Now some of those same patients are sitting in her clinic wondering if their disease is gone for good.
‘It’s almost surreal.’
Chong H. Hammond’s symptoms were ambiguous — a loss of appetite and her weight had dropped to 92 pounds.
“I did not want to look at myself in the mirror,” she said.
It took from October 2020 until this March before doctors figured it out. She had metastatic lung cancer.
Then Dr. Timothy Burns, a lung cancer specialist at the University of Pittsburgh, discovered that Mrs. Hammond, who is 71 and lives in Gibsonia, Pa., had a tumor with two unusual mutations.
Although a drug for patients with Mrs. Hammond’s mutations has not been tested, Dr. Burns is an investigator in a clinical trial involving patients like her.
He offered her the drug osimertinib, which is given as a pill. This allowed her to avoid chemotherapy.

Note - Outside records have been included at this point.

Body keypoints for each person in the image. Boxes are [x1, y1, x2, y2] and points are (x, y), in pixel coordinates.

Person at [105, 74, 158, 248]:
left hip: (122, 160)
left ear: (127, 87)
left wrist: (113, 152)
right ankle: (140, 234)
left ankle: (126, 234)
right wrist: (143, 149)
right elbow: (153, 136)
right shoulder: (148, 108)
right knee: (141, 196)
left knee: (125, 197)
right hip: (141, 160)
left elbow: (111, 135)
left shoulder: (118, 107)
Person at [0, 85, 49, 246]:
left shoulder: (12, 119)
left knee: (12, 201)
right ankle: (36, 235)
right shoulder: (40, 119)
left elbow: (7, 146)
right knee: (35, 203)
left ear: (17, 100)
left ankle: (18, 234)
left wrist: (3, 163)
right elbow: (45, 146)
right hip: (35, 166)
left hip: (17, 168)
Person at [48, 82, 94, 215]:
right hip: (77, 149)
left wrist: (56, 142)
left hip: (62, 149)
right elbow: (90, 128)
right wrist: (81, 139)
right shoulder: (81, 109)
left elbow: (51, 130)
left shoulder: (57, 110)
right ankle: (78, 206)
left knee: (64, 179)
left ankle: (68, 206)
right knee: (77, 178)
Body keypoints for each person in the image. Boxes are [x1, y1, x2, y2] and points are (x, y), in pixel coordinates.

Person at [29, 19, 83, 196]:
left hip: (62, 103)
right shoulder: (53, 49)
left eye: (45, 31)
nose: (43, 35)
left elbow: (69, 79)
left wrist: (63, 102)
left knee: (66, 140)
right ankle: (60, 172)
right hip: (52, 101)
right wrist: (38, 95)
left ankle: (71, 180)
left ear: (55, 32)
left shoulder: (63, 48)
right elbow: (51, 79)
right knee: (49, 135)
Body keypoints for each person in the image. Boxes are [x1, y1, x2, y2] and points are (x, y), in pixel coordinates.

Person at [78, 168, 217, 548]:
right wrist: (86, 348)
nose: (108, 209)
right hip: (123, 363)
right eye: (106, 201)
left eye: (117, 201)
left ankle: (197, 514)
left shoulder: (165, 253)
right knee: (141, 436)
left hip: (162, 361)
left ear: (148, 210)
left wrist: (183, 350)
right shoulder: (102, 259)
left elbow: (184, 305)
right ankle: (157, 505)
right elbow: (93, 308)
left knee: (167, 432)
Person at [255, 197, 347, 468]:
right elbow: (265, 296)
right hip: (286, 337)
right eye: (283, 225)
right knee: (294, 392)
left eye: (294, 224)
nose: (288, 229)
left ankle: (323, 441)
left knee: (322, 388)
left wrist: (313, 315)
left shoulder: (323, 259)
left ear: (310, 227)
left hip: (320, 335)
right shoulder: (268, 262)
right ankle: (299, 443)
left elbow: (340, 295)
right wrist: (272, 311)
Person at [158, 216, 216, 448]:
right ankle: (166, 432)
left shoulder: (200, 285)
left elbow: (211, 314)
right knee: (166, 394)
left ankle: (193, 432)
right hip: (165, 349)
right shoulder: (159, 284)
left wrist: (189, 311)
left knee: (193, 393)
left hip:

Ten days later she began feeling better and started eating again. She had energy to take walks. She was no longer out of breath.
Dr. Burns said her lung tumors are mostly gone and tumors elsewhere have shrunk.
If Mrs. Hammond had gotten chemotherapy, her life expectancy would be a year or a little more, Dr. Burns said. Now, with the drug, it is 38.6 months.
Dr. Burns is amazed by how lung cancer treatment has changed.
“It’s been remarkable,” he said. “We still quote the one-year survival but now we are talking about survival for two, three, four or even five years. I even have patients on the first targeted drugs that are on them for six or even seven years.”
Mark Catlin, who is being treated at Dana-Farber, is one of those patients.
On March 8, 2014, Mr. Catlin, who has never smoked, noticed a baseball-size lump under his arm. “The doctors told me to hope for anything but lung,” he said.
But lung it was. It had already spread under his arm and elsewhere.
Oncologists in Appleton, Wis., where he lives, wanted to start chemotherapy.
“I was not a fan,” Mr. Catlin said. His son, who lives in the Boston area, suggested he go to Dana-Farber.
There, he was told he could take a targeted therapy but that it would most likely stop working after a couple of years. He is 70 now, and still taking the therapy seven years later — two pills a day, with no side effects.
He rides a bike 15 to 25 miles every day or runs four to five miles. His drug, crizotinib, made by Pfizer, has a list price of $20,000 a month. Mr. Catlin’s co-payment is $1,000 a month. But, he says, “it’s keeping me alive.” “It’s almost surreal,” Mr. Catlin said.